In an open letter to lawmakers, business powerhouses including Apple, Google and Rackspace warned that permitting discrimination against LGBTQ communities would harm the state's economy. The San Antonio Chamber of Commerce, the San Antonio Hispanic Chamber of Commerce, the San Antonio LGBT Chamber of Commerce and Visit San Antonio also backed the letter.
Nonetheless, Lt. Gov. Dan Patrick, who presides over the Senate, has tagged the measure as one of his top 30 legislative priorities and has continued to defend it in the face of criticism from business interests.
However, the bill is likely to face longer odds in the house, experts say.
House Speaker Dennis Bonnen signaled at the beginning if this session that he was focused on school finance and property tax reform, adding that he would be "very discouraged" by legislation that distracts from those priorities.

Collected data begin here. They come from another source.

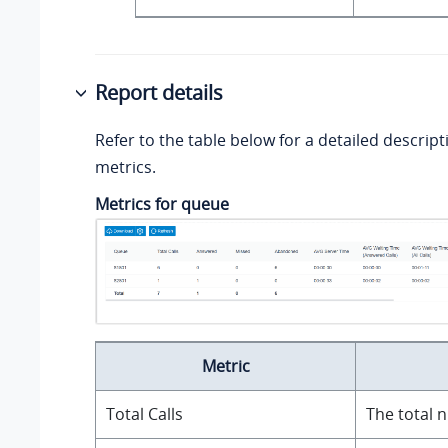
Report details
Refer to the table below for a detailed descript
metrics.
Metrics for queue
Metric
Total Calls
The total 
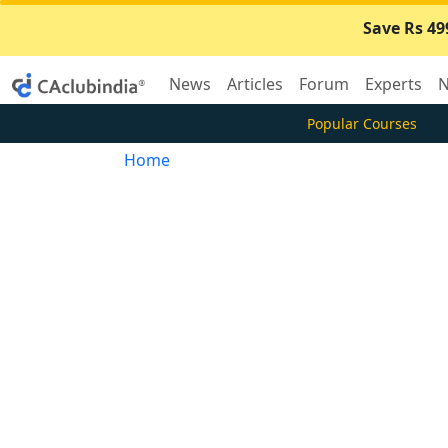
Save Rs 49
News
Articles
Forum
Experts
N
Popular Courses
Home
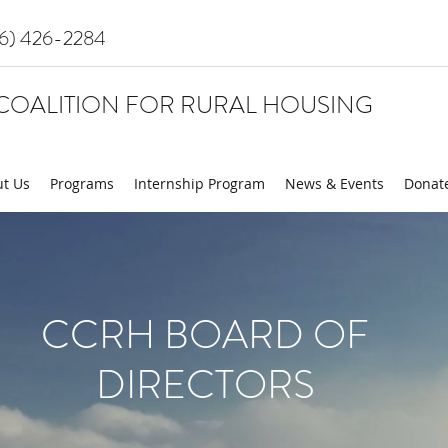
16) 426-2284
COALITION FOR RURAL HOUSING
t Us
Programs
Internship Program
News & Events
Donat
CCRH BOARD OF
DIRECTORS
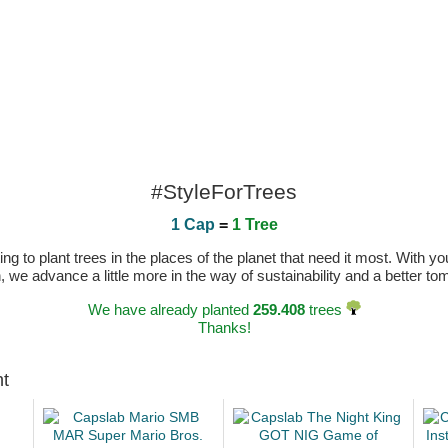
#StyleForTrees
1 Cap
=
1 Tree
 to plant trees in the places of the planet that need it most. With you
n, we advance a little more in the way of sustainability and a better t
We have already planted
259.408
trees
Thanks!
ht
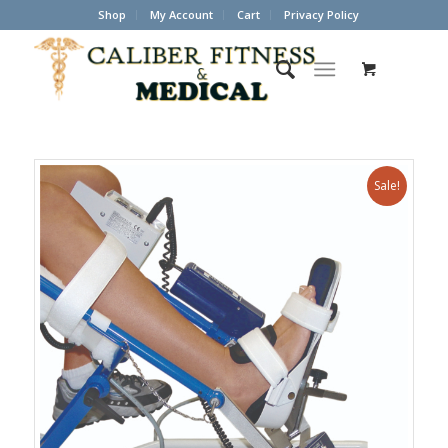
Shop
My Account
Cart
Privacy Policy
Sale!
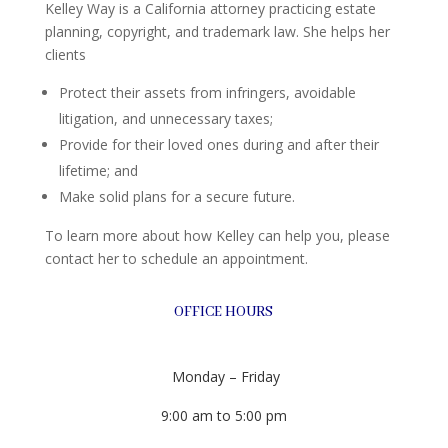
Kelley Way is a California attorney practicing estate
planning, copyright, and trademark law. She helps her
clients
Protect their assets from infringers, avoidable
litigation, and unnecessary taxes;
Provide for their loved ones during and after their
lifetime; and
Make solid plans for a secure future.
To learn more about how Kelley can help you, please
contact her to schedule an appointment.
OFFICE HOURS
Monday – Friday
9:00 am to 5:00 pm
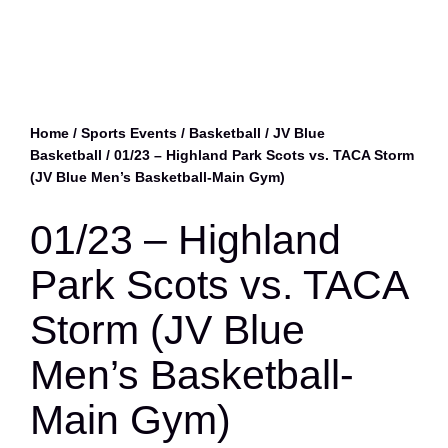
Home
/
Sports Events
/
Basketball
/
JV Blue
Basketball
/ 01/23 – Highland Park Scots vs. TACA Storm
(JV Blue Men’s Basketball-Main Gym)
01/23 – Highland
Park Scots vs. TACA
Storm (JV Blue
Men’s Basketball-
Main Gym)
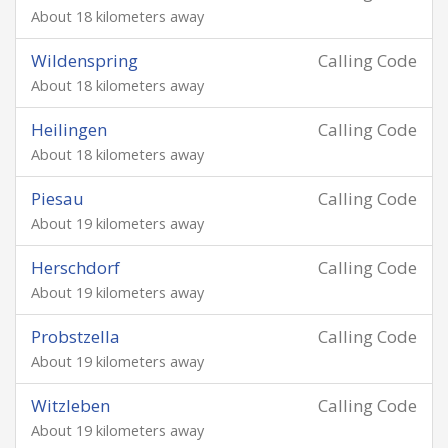
About 18 kilometers away
Wildenspring
Calling Code
About 18 kilometers away
Heilingen
Calling Code
About 18 kilometers away
Piesau
Calling Code
About 19 kilometers away
Herschdorf
Calling Code
About 19 kilometers away
Probstzella
Calling Code
About 19 kilometers away
Witzleben
Calling Code
About 19 kilometers away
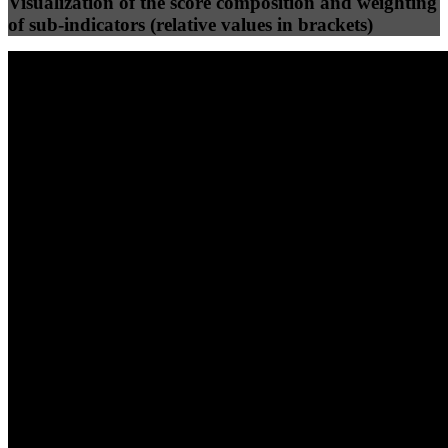
Visualization of the score composition and weighting
of sub-indicators (relative values in brackets)
25
%
25
%
35
0
Efficiency
Clean
40
%
30
%
30
%
(10%)
(7.5%)
(7.5%)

During the last legislative session, a coalition of business groups and civil rights advocates successfully routed the divisive Bathroom Bill championed by Patrick, said Cal Jillson, a political science professor at Southern Methodist University. That proposal would have would have restricted transgender Texans’ access to public restroom facilities.
"We'll see how energized the business community becomes this time," he said. "This bill is less direct and obvious than the bathroom bill, but there's still cause for people to be concerned about what it means for the state."